Por Cleber Lourenço
O líder do governo no Congresso, Randolfe Rodrigues, confirmou que a indicação de Jorge Messias ao Supremo Tribunal Federal não deve mais avançar em 2025. Ele afirmou que, com a decisão de Davi Alcolumbre de suspender a sabatina e o calendário legislativo praticamente encerrado, não há condições políticas nem regimentais de votar o nome do ministro ainda neste ano.
Randolfe foi direto ao ponto: “O debate sobre a indicação será tema do próximo ano”. Para ele, a combinação entre a suspensão da agenda na Comissão de Constituição e Justiça e o recesso iminente torna impossível cumprir todas as etapas exigidas para a aprovação. “Não há condições objetivas de realizar a sabatina ou votar a indicação neste ano”, reforçou.
Apesar do adiamento, aliados de Jorge Messias afirmaram ao ICL Notícias que o indicado já dispõe dos votos necessários para ser aprovado pelo Senado. A articulação vinha mapeando resistências, mas o cálculo interno do governo é que Messias teria os votos garantidos caso fosse submetido ao plenário ainda em 2025.
Objetivo é conter tensão
Segundo uma fonte próxima a Messias, que acompanha de perto a articulação, o objetivo agora é conter a escalada de tensão e evitar que a votação seja interpretada como um enfrentamento direto a Davi Alcolumbre. “Precisa reduzir a tensão. Não nos interessa o clima de vencidos e vencedores”, afirmou.
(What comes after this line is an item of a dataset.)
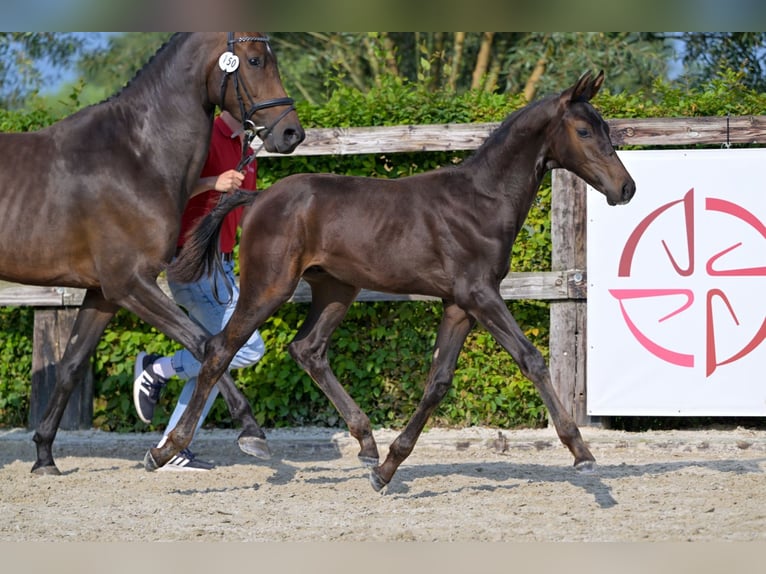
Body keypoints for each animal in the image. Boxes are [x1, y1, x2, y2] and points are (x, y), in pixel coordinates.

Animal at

O Planalto passou a trabalhar deliberadamente pela postergação da votação. A avaliação de ministros e articuladores é que forçar a sabatina neste momento poderia inflamar ainda mais o clima de disputa com a Câmara dos Deputados e alimentar a percepção pública de derrota para Alcolumbre.
O governo teme que a aprovação de Messias agora seja interpretada como revanchismo e provoque reações negativas em votações importantes. Mesmo que Messias seja aprovado, a articulação política avalia que governo seguirá precisando da parceria com Alcolumbre.
Nos bastidores, a prioridade é desarmar o ambiente e reconstruir pontes com Alcolumbre, que, além de presidente da CCJ, é figura central na relação do Executivo com o Senado. Segundo aliados do governo, o objetivo imediato é “serenar a situação”, reduzir tensões e evitar que a indicação ao STF se torne um elemento de conflito institucional.
Randolfe também explicou que, nas duas semanas restantes de trabalhos, o foco do Congresso será votar a Lei de Diretrizes Orçamentárias, que define metas e orientações para a formulação do Orçamento do ano seguinte, e a Lei Orçamentária Anual, que estabelece onde e como o governo poderá aplicar os recursos públicos. Para o líder do governo, essas duas votações são essenciais para encerrar o ano legislativo sem repetir os atrasos do ano passado.
Com a decisão de adiar a sabatina, abre-se um intervalo estratégico para reorganizar apoios e reduzir resistências até a retomada das atividades legislativas. A expectativa do governo é que o ambiente político em 2026, menos contaminado pelas disputas atuais, permita uma tramitação mais previsível e menos belicosa da indicação de Messias ao Supremo Tribunal Federal.